The JCC pivoted in real time and provided life-sustaining programs.
• Since our congregant meal program was closed on March 15, we have provided more than 25,000 Grab & Go and home-delivered individually prepared and wrapped meals for seniors.
• When planned blood donation drives were canceled, the JCC hosted 50 blood drives in Squirrel Hill and South Hills, helping more than 3,100 patients.
• When in-person programs were canceled, the JCC made more than 8,200 Telephone Wellness Checks to isolated seniors.
• When summer schools were canceled, the JCC distributed more than 15,040 meals to children, serving a much larger population than in previous years.
• When schools remained closed during the fall, the JCC developed the All Day at the J program to support working families.
• While our gym facilities were closed, we helped our members maintain their fitness through a new service of LIVE Virtual Group Exercise and Senior Fitness classes (currently 54 classes/week)

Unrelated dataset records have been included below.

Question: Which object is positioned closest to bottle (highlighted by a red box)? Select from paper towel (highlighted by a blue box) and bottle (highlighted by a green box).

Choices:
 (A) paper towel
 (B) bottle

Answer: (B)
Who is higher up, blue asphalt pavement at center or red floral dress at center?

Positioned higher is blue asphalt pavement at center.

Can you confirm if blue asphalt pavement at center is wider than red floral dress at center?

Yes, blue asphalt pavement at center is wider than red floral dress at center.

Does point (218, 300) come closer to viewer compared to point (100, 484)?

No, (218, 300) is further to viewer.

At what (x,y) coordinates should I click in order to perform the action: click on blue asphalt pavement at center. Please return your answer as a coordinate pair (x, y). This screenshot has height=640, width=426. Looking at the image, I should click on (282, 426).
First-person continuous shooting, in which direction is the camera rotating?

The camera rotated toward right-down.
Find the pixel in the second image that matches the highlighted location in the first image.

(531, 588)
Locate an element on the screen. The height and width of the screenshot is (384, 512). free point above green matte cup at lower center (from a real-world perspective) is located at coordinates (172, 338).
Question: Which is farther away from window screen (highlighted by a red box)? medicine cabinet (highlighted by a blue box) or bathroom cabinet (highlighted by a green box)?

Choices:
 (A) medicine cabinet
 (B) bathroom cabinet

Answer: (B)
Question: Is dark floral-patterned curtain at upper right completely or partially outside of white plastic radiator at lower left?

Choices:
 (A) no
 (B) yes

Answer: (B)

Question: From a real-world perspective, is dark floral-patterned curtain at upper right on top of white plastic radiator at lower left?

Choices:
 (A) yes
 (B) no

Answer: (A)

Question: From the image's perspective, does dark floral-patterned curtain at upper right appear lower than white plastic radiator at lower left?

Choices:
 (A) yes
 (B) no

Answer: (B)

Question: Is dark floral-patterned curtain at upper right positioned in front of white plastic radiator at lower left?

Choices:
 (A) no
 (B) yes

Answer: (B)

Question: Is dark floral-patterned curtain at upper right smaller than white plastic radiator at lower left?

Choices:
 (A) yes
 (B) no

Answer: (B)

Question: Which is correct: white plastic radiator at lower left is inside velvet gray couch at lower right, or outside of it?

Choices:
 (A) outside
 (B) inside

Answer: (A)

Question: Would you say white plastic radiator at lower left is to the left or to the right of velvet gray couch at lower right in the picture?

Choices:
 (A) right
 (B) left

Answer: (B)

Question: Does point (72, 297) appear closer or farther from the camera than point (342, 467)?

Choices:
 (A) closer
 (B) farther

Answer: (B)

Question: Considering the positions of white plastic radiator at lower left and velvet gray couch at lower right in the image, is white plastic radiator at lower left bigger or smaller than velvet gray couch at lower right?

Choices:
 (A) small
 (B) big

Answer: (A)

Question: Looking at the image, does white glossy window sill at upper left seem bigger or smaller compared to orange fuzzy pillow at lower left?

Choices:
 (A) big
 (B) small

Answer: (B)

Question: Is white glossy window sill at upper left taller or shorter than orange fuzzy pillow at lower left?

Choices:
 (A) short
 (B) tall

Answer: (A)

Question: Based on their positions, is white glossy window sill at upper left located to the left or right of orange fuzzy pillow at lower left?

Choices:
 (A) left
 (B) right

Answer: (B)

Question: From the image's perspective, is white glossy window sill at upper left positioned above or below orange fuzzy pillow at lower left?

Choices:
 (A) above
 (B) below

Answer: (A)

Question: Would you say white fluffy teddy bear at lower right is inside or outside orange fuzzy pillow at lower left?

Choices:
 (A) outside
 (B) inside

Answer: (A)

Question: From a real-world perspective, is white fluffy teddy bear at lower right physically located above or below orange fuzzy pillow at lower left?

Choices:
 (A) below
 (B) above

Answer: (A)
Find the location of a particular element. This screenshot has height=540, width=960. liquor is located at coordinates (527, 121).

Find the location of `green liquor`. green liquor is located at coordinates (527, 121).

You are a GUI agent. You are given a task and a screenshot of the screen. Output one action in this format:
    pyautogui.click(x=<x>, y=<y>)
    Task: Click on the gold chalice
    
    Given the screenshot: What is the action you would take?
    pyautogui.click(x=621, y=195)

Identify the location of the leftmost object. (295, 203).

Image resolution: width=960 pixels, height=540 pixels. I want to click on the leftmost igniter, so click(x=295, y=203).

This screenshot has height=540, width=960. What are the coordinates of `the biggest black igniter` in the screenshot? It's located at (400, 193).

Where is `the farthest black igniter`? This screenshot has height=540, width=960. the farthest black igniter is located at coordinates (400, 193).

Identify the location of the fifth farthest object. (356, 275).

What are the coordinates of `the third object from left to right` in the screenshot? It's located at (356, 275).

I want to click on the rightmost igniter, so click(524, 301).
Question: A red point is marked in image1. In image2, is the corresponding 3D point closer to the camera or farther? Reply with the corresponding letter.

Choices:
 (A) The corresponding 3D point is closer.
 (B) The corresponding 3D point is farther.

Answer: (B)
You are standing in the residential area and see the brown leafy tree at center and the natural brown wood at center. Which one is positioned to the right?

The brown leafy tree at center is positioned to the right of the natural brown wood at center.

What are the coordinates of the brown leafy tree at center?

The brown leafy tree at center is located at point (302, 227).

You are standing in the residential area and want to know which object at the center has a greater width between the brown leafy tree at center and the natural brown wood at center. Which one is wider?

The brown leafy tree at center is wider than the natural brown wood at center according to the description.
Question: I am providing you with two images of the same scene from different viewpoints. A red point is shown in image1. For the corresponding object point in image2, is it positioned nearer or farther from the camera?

All the while, with the health and safety of our community the JCC’s top priority, the JCC continues to monitor federal, state and local guidelines and work closely with long-time partner, the Pittsburgh Regional Health Initiative, for continued guidance.
To prepare for reopening in June, the JCC:
• Developed robust cleaning and sanitation practices and safety protocols for entering the building.
• Creatively reconfigured reuse of spaces indoors and outside as well as programming to allow for safe social distancing.
• Provided face shields for staff, thermometers for testing, obtained masks for distribution, and created 50 disinfection/sanitation stations.
As state and local guidelines have allowed, the JCC has resumed on-site programming at its Squirrel Hill, South Hills and Monroeville sites including: “Walk in to work out,” lap swimming, swim lessons, Early Childhood Development Center, day camps, All Day at the J, pop-in fitness and personal training.
We are prepared to meet the challenges of this ever-changing environment with vigilance, creativity and flexibility so as to continue serving a community in desperate need of support and connection.
These first phases of re-opening still leave core services on hold or modified.
Overnight camp was canceled; teens can’t hang out at the JCC’s The Second Floor; senior adults cannot reenter our senior center; AA and other support groups cannot yet meet at the JCC in person; Special Olympics and other programs for physically and intellectually challenged
children and adults cannot take place in our facility.
We aspire to be the best possible version of our community’s Town Square, to provide life sustaining
support, meaning and enrichment during the good times and the bad, now and for generations to come.
We look forward to the day when we are able to fully actualize our mission.
We look to you to help us Recover, Rebuild and Restore.